Me fui de la plaza y no volví más. Desde el colectivo vi durante el resto del verano al viejo, sentado en su banco y fumando su pipa, después ya no lo hallé más. Se puede suponer que ahora elige otros lugares para echar su humo, o que ya no sale de su casa en las tardes frías de invierno. También pienso que estaba chiflado y engatusó curiosos hasta que lo internaron por el resto de su vida. La cuarta conjetura no la voy a mencionar por pura superstición.
Esta es la leyenda de la plaza Butteler. No muy propagada por sus escasos conocedores ni muy tenida en cuenta por los vecinos del lugar, quienes no ven en su plaza nada extraordinario, más que un espacio público para ir al atardecer a tomar unos mates mientras cae el sol del arrabal.
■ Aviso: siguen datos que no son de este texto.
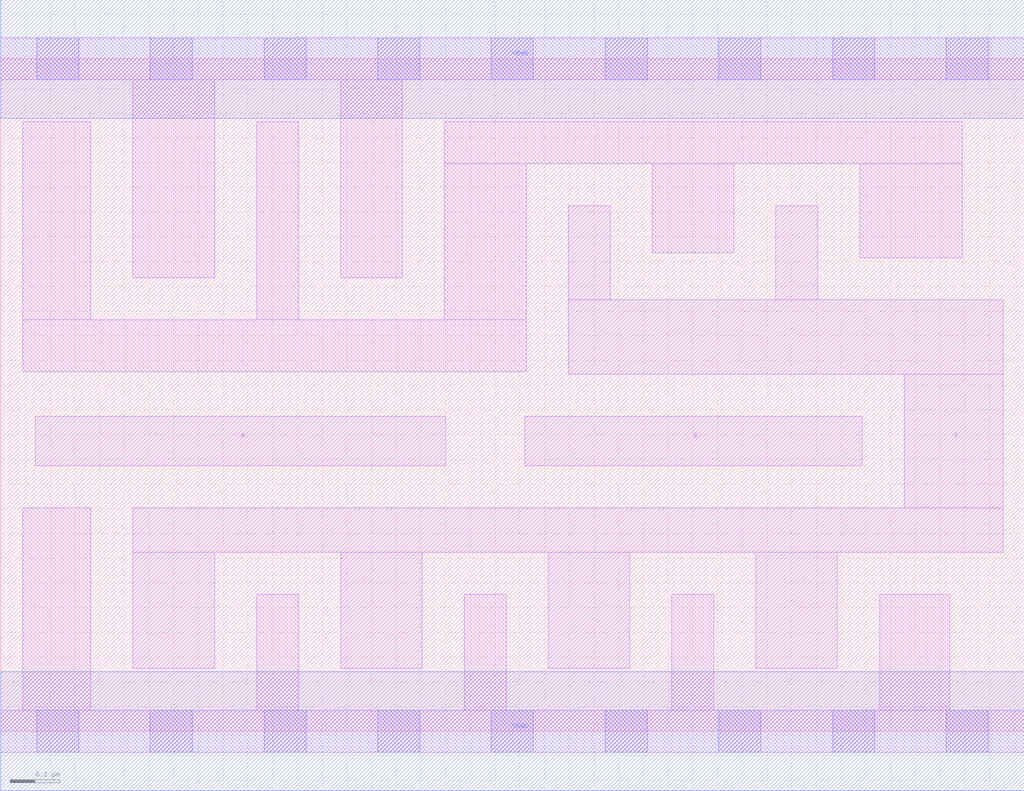
<source format=lef>
# Copyright 2020 The SkyWater PDK Authors
#
# Licensed under the Apache License, Version 2.0 (the "License");
# you may not use this file except in compliance with the License.
# You may obtain a copy of the License at
#
#     https://www.apache.org/licenses/LICENSE-2.0
#
# Unless required by applicable law or agreed to in writing, software
# distributed under the License is distributed on an "AS IS" BASIS,
# WITHOUT WARRANTIES OR CONDITIONS OF ANY KIND, either express or implied.
# See the License for the specific language governing permissions and
# limitations under the License.
#
# SPDX-License-Identifier: Apache-2.0

VERSION 5.7 ;
  NAMESCASESENSITIVE ON ;
  NOWIREEXTENSIONATPIN ON ;
  DIVIDERCHAR "/" ;
  BUSBITCHARS "[]" ;
UNITS
  DATABASE MICRONS 200 ;
END UNITS
MACRO sky130_fd_sc_hd__nor2_4
  CLASS CORE ;
  FOREIGN sky130_fd_sc_hd__nor2_4 ;
  ORIGIN  0.000000  0.000000 ;
  SIZE  4.140000 BY  2.720000 ;
  SYMMETRY X Y R90 ;
  SITE unithd ;
  PIN A
    ANTENNAGATEAREA  0.990000 ;
    DIRECTION INPUT ;
    USE SIGNAL ;
    PORT
      LAYER li1 ;
        RECT 0.140000 1.075000 1.800000 1.275000 ;
    END
  END A
  PIN B
    ANTENNAGATEAREA  0.990000 ;
    DIRECTION INPUT ;
    USE SIGNAL ;
    PORT
      LAYER li1 ;
        RECT 2.120000 1.075000 3.485000 1.275000 ;
    END
  END B
  PIN Y
    ANTENNADIFFAREA  1.242000 ;
    DIRECTION OUTPUT ;
    USE SIGNAL ;
    PORT
      LAYER li1 ;
        RECT 0.535000 0.255000 0.865000 0.725000 ;
        RECT 0.535000 0.725000 4.055000 0.905000 ;
        RECT 1.375000 0.255000 1.705000 0.725000 ;
        RECT 2.215000 0.255000 2.545000 0.725000 ;
        RECT 2.295000 1.445000 4.055000 1.745000 ;
        RECT 2.295000 1.745000 2.465000 2.125000 ;
        RECT 3.055000 0.255000 3.385000 0.725000 ;
        RECT 3.135000 1.745000 3.305000 2.125000 ;
        RECT 3.655000 0.905000 4.055000 1.445000 ;
    END
  END Y
  PIN VGND
    DIRECTION INOUT ;
    SHAPE ABUTMENT ;
    USE GROUND ;
    PORT
      LAYER met1 ;
        RECT 0.000000 -0.240000 4.140000 0.240000 ;
    END
  END VGND
  PIN VPWR
    DIRECTION INOUT ;
    SHAPE ABUTMENT ;
    USE POWER ;
    PORT
      LAYER met1 ;
        RECT 0.000000 2.480000 4.140000 2.960000 ;
    END
  END VPWR
  OBS
    LAYER li1 ;
      RECT 0.000000 -0.085000 4.140000 0.085000 ;
      RECT 0.000000  2.635000 4.140000 2.805000 ;
      RECT 0.090000  0.085000 0.365000 0.905000 ;
      RECT 0.090000  1.455000 2.125000 1.665000 ;
      RECT 0.090000  1.665000 0.365000 2.465000 ;
      RECT 0.535000  1.835000 0.865000 2.635000 ;
      RECT 1.035000  0.085000 1.205000 0.555000 ;
      RECT 1.035000  1.665000 1.205000 2.465000 ;
      RECT 1.375000  1.835000 1.625000 2.635000 ;
      RECT 1.795000  1.665000 2.125000 2.295000 ;
      RECT 1.795000  2.295000 3.890000 2.465000 ;
      RECT 1.875000  0.085000 2.045000 0.555000 ;
      RECT 2.635000  1.935000 2.965000 2.295000 ;
      RECT 2.715000  0.085000 2.885000 0.555000 ;
      RECT 3.475000  1.915000 3.890000 2.295000 ;
      RECT 3.555000  0.085000 3.840000 0.555000 ;
    LAYER mcon ;
      RECT 0.145000 -0.085000 0.315000 0.085000 ;
      RECT 0.145000  2.635000 0.315000 2.805000 ;
      RECT 0.605000 -0.085000 0.775000 0.085000 ;
      RECT 0.605000  2.635000 0.775000 2.805000 ;
      RECT 1.065000 -0.085000 1.235000 0.085000 ;
      RECT 1.065000  2.635000 1.235000 2.805000 ;
      RECT 1.525000 -0.085000 1.695000 0.085000 ;
      RECT 1.525000  2.635000 1.695000 2.805000 ;
      RECT 1.985000 -0.085000 2.155000 0.085000 ;
      RECT 1.985000  2.635000 2.155000 2.805000 ;
      RECT 2.445000 -0.085000 2.615000 0.085000 ;
      RECT 2.445000  2.635000 2.615000 2.805000 ;
      RECT 2.905000 -0.085000 3.075000 0.085000 ;
      RECT 2.905000  2.635000 3.075000 2.805000 ;
      RECT 3.365000 -0.085000 3.535000 0.085000 ;
      RECT 3.365000  2.635000 3.535000 2.805000 ;
      RECT 3.825000 -0.085000 3.995000 0.085000 ;
      RECT 3.825000  2.635000 3.995000 2.805000 ;
  END
END sky130_fd_sc_hd__nor2_4
END LIBRARY

</source>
domingo, 2 de agosto de 2009

CIENTO CINCUENTA Y TRES

En pleno invierno, el calefón de mi cocina, que tiene más años que andar a pie, se rompió.
El frío del agua es una navaja que sale de adentro de cada canilla y tajea la piel del insensato que se quiera lavar. Yo ni loco.
Mejor me voy a duchar a la casa de mi hermana, o a la casa de mi vecina, a de algún amigo que me preste agua caliente cayendo desde arriba.
Lo único que acepto en otorgar es mi ano al chorro gélido del bidet. Y juro que es sentirse violado por un pinguino que se asiste con un picahielos; no son más de cinco segundos antes de que el entumecimiento deje paso a un dolor cada vez más agudo. Mi cara en el espejo del lavabo me suplica que desista de mantener mis posaderas impecables. Yo no le hago caso, y a fuerza de lágrimas logro un culo limpio y cristalino.
Espero poder arreglar el calefón antes que mi hermana se canse de levantar mi toalla del suelo; de que mi reflejo se canse de mi negativa; y de que mi ano se canse del picahielo.